RAPAMYCIN-INDUCED RESCUE OF AUTOPHAGY DRIVES GLIOBLASTOMA STEM/PROGENITOR CELLS DIFFERENTIATION

Glioblastoma (GBM; WHO grade IV glioma) is the most common, aggressive and malignant primary brain tumor. Recently, evidence indicates that GBM proliferation and tissue invasion are supported by the presence of cancer stem/progenitor cells niches, named GSPCs (Glioblastoma Stem/Progenitor Cells). In these niches, cells share the biological properties of normal stem cells, such as self-renewal, pluripotency and marked proliferation; they are key in tumor initiation, relapse and resistance to standard treatments. At molecular level, GSPCs are characterized by marked up-regulation of the mammalian Target Of Rapamycin (mTOR), a master regulator of cell growth and metabolism. In particular, mTOR acts as a negative modulator of autophagy. Although autophagy suppression in GBM is well established, its significance remains controversial, whereas the increase in autophagy may lead either to cell differentiation or to cell death, depending on the experimental conditions and the dose of autophagy inducers.

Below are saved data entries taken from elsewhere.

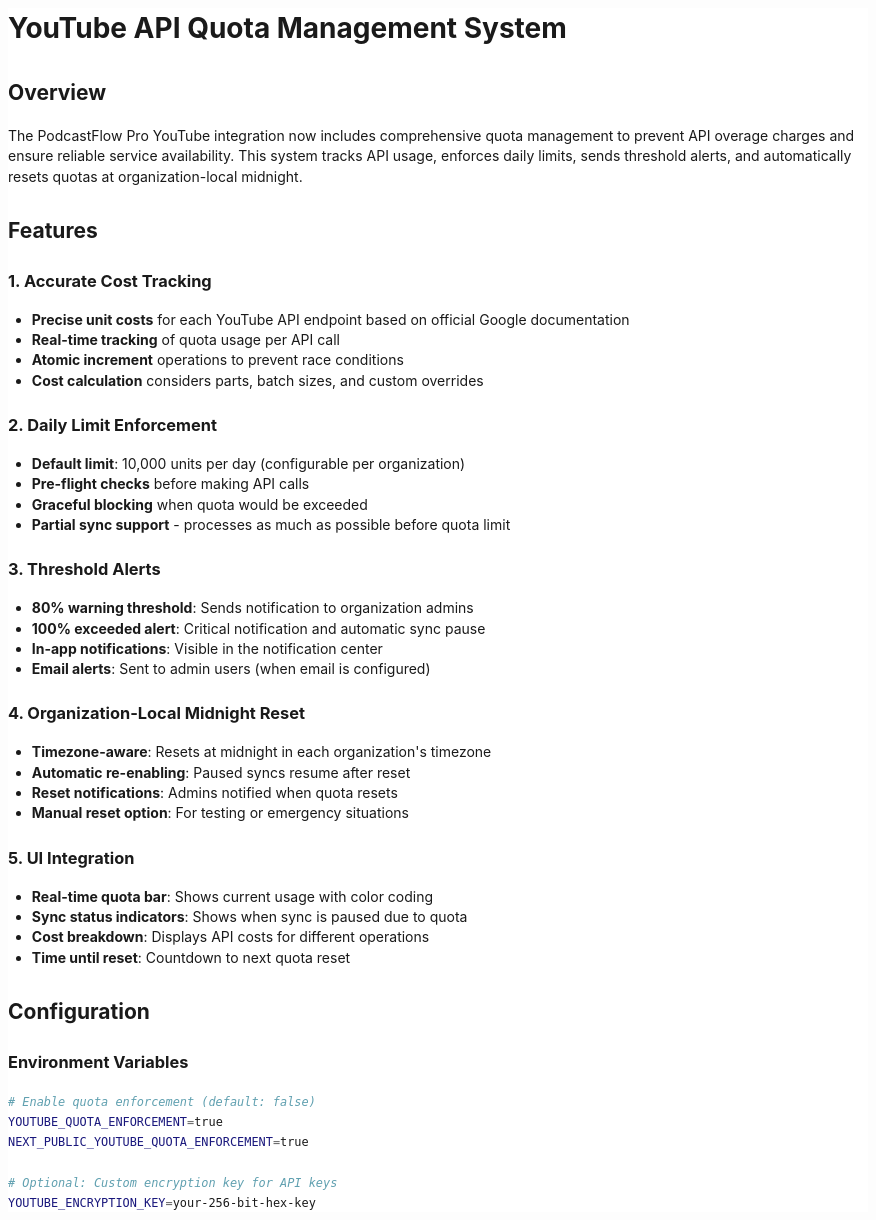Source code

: # YouTube API Quota Management System

## Overview

The PodcastFlow Pro YouTube integration now includes comprehensive quota management to prevent API overage charges and ensure reliable service availability. This system tracks API usage, enforces daily limits, sends threshold alerts, and automatically resets quotas at organization-local midnight.

## Features

### 1. Accurate Cost Tracking
- **Precise unit costs** for each YouTube API endpoint based on official Google documentation
- **Real-time tracking** of quota usage per API call
- **Atomic increment** operations to prevent race conditions
- **Cost calculation** considers parts, batch sizes, and custom overrides

### 2. Daily Limit Enforcement
- **Default limit**: 10,000 units per day (configurable per organization)
- **Pre-flight checks** before making API calls
- **Graceful blocking** when quota would be exceeded
- **Partial sync support** - processes as much as possible before quota limit

### 3. Threshold Alerts
- **80% warning threshold**: Sends notification to organization admins
- **100% exceeded alert**: Critical notification and automatic sync pause
- **In-app notifications**: Visible in the notification center
- **Email alerts**: Sent to admin users (when email is configured)

### 4. Organization-Local Midnight Reset
- **Timezone-aware**: Resets at midnight in each organization's timezone
- **Automatic re-enabling**: Paused syncs resume after reset
- **Reset notifications**: Admins notified when quota resets
- **Manual reset option**: For testing or emergency situations

### 5. UI Integration
- **Real-time quota bar**: Shows current usage with color coding
- **Sync status indicators**: Shows when sync is paused due to quota
- **Cost breakdown**: Displays API costs for different operations
- **Time until reset**: Countdown to next quota reset

## Configuration

### Environment Variables
```bash
# Enable quota enforcement (default: false)
YOUTUBE_QUOTA_ENFORCEMENT=true
NEXT_PUBLIC_YOUTUBE_QUOTA_ENFORCEMENT=true

# Optional: Custom encryption key for API keys
YOUTUBE_ENCRYPTION_KEY=your-256-bit-hex-key
```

Therefore in the present study we analyzed the efficacy of the mTOR inhibitor and autophagy activator, rapamycin, on GBM cell proliferation and cell differentiation. We found that rapamycin induced a marked reduction of the stemness marker Nestin, along with an increase for the early and late neuronal marker, beta-III tubulin and NeuN, respectively. No effects were noticed for the glial marker GFAP. These effects, together with evidence of a massive tumor volume reduction in the absence of any cell death, generate the working hypothesis that rapamycin acts on GBM both reducing cell proliferation and promoting GSPCs phenotypic switch towards neurons.